Dall'altro lato del tavolo, la visione è radicalmente diversa. Il governo israeliano non vede una missione umanitaria, ma piuttosto una provocazione e una potenziale minaccia alla propria sicurezza. Mercoledì scorso, le autorità israeliane hanno nuovamente insistito, con tutti i mezzi possibili, affinché le navi tornassero indietro e dimenticassero la questione. Non si tratta di una posizione nuova, ma piuttosto della riaffermazione di una politica statale. Sostengono di avere tutto il diritto al mondo di intercettare qualsiasi imbarcazione che tenti di violare la zona di esclusione marittima imposta al largo di Gaza. Per loro, il blocco non è un capriccio, ma una necessità per impedire il contrabbando di armi e materiali che potrebbero essere utilizzati per scopi ostili. La sfiducia è totale e non sono disposti a correre alcun rischio.

E a complicare ulteriormente le cose, la pressione non proviene solo da Israele. Anche la diplomazia europea sta facendo la sua parte. I governi di Spagna, Italia e Grecia – Paesi con legami diretti con la flottiglia per via dell'origine delle imbarcazioni o degli attivisti – hanno inviato messaggi da martedì, invitando alla cautela e a evitare lo scontro. È il classico gioco di equilibri: da un lato, la pressione della propria opinione pubblica, spesso solidale con la causa palestinese; dall'altro, la necessità di mantenere relazioni stabili con Israele ed evitare un incidente internazionale che si riverserebbe su tutti. Nessuno vuole un altro quadro come quello delle flottiglie precedenti, con abbordaggi e complicazioni diplomatiche che durano mesi.

Nel frattempo, gli attivisti si aggrappano alla loro interpretazione del diritto internazionale. Insistono sul fatto che, finché navigano in acque internazionali, nessuno ha il diritto di trattenerli. E sostengono che, una volta avvicinatisi alla costa, si troveranno in acque che dovrebbero essere sotto la giurisdizione palestinese, non israeliana.

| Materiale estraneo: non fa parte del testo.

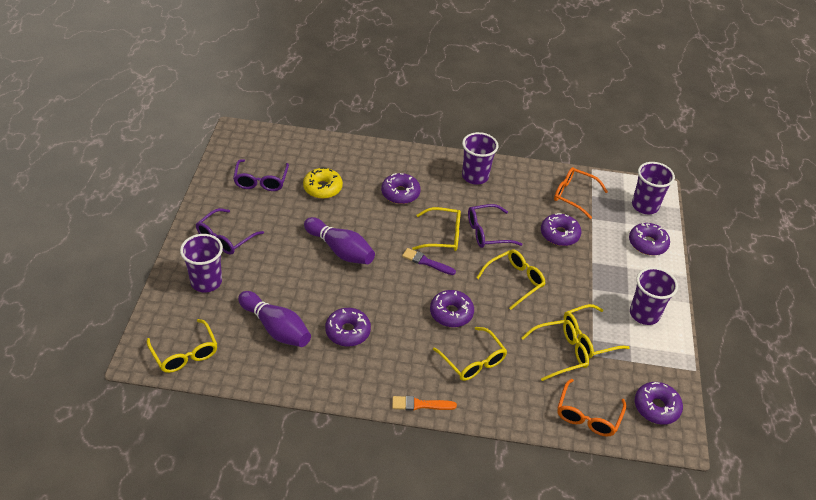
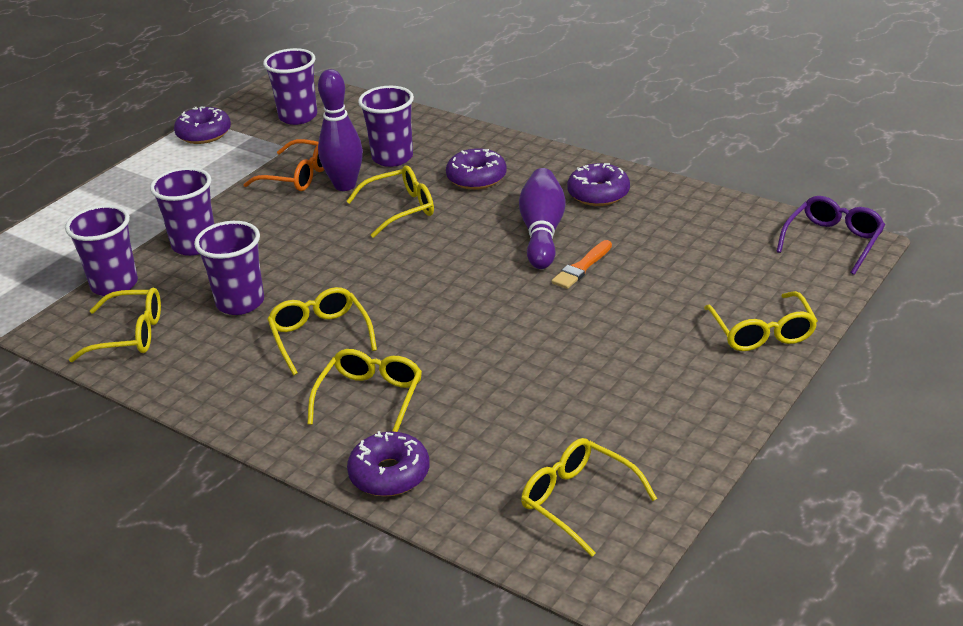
orange glasses: [554,167,608,219] [558,379,626,437] = 2 -> [243,139,324,191] = 1
purple brush: [402,248,456,275] = 1 -> none = 0
purple cup: [180,234,223,292] [462,132,498,185] [630,267,678,325] [632,162,675,214] = 4 -> [65,205,138,296] [150,167,214,256] [194,221,264,315] [263,48,317,125] [358,86,414,167] = 5
purple donut: [325,308,371,346] [381,173,421,204] [430,290,474,327] [541,213,581,246] [629,223,670,256] [635,382,683,425] = 6 -> [174,107,231,144] [347,431,430,496] [446,148,507,190] [567,163,630,206] = 4
purple glasses: [196,208,264,255] [233,159,289,191] [468,204,523,248] = 3 -> [776,196,885,275] = 1
yellow donut: [303,167,343,199] = 1 -> none = 0

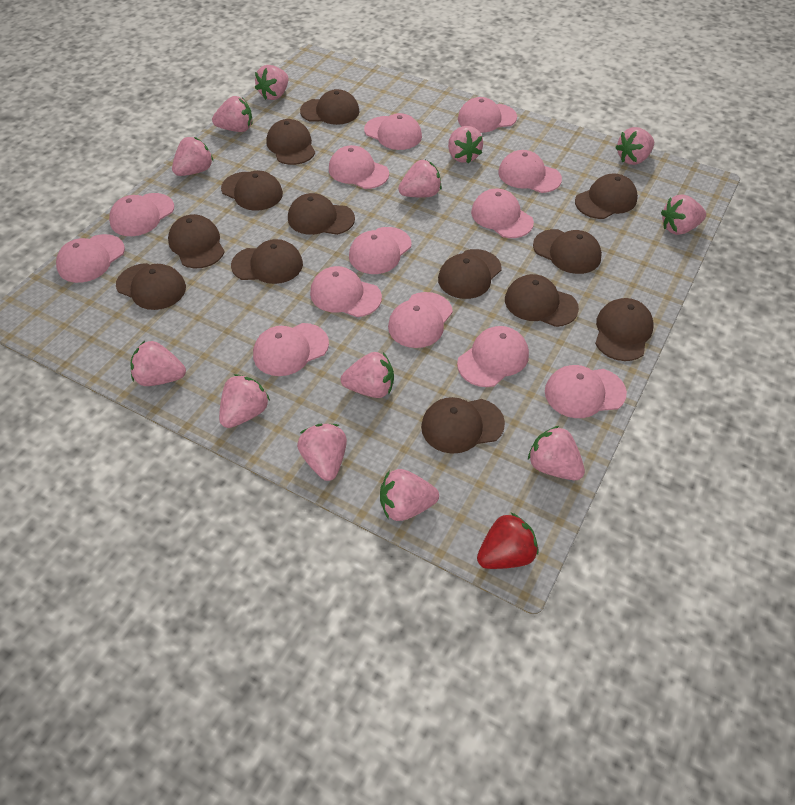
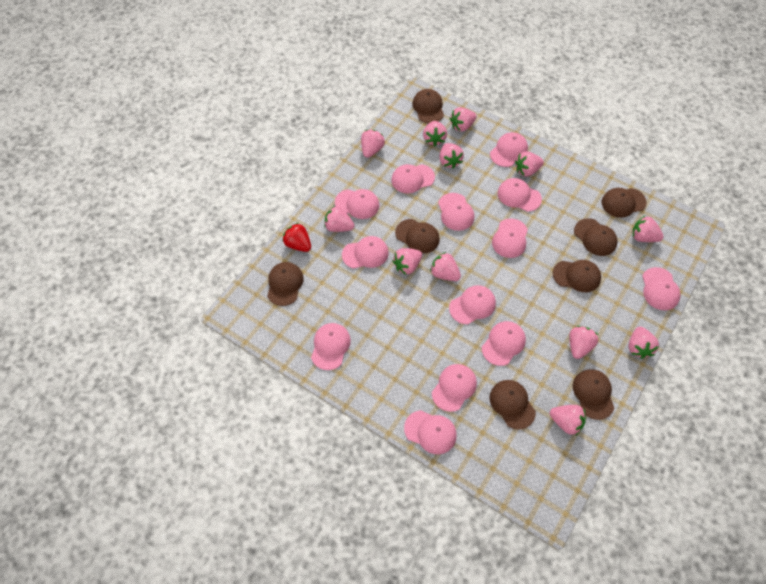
brown cap: [116,263,186,310] [168,214,225,268] [221,171,283,211] [231,239,303,284] [266,119,315,165] [288,193,355,235] [300,89,359,125] [421,397,505,454] [438,249,502,299] [505,274,579,327] [533,229,602,274] [575,173,638,219] [595,298,654,361] = 13 -> [267,262,304,306] [395,219,440,254] [412,89,444,123] [490,380,536,430] [553,260,601,292] [573,369,614,420] [574,218,618,256] [602,188,647,218] = 8
pink strawberry: [131,341,186,386] [172,137,214,176] [212,96,252,132] [219,374,270,428] [255,65,288,100] [297,424,347,481] [341,352,394,398] [380,469,439,521] [398,160,442,197] [448,126,483,164] [528,426,585,480] [615,127,654,165] [661,194,706,235] = 13 -> [324,206,355,232] [361,130,385,158] [393,248,422,275] [423,121,447,146] [430,252,461,281] [439,143,464,169] [450,107,477,132] [515,151,544,177] [550,405,586,435] [569,326,598,359] [628,327,659,359] [632,216,664,242] = 12

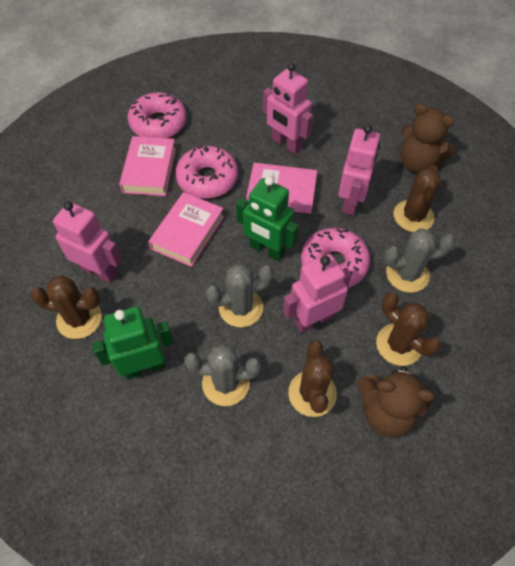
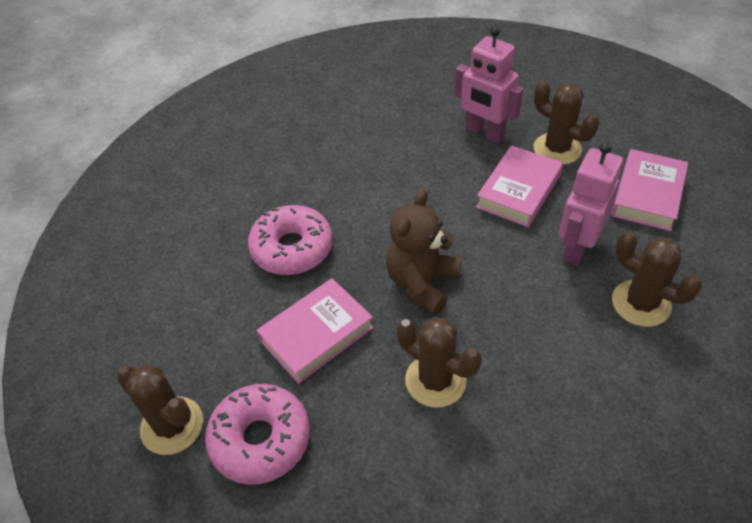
brown teddy bear: [357,366,435,437] [400,103,456,173] = 2 -> [386,189,461,315] = 1
green robot: [92,307,174,380] [236,176,299,261] = 2 -> none = 0
grey cactus: [184,343,261,406] [206,264,274,327] [384,229,455,293] = 3 -> none = 0
pink donut: [128,92,187,138] [175,146,238,199] [301,228,370,288] = 3 -> [205,384,310,485] [248,205,333,275] = 2
pink robot: [53,201,122,283] [263,63,313,154] [283,254,352,333] [338,125,380,215] = 4 -> [454,26,523,143] [559,142,623,266] = 2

È una battaglia legale condotta parallelamente a quella navale, uno scontro di sovranità e legittimità in un tratto di mare non più grande della distanza tra Montevideo e Durazno. Ciascuna parte ha le sue argomentazioni e le sue ragioni , e nessuna delle due sembra disposta a cedere di un millimetro. Le prossime ore saranno cruciali. L'esito di questa storia si sta scrivendo proprio ora, con il rumore dei motori in sottofondo e l'odore di salnitro e polvere da sparo nell'aria.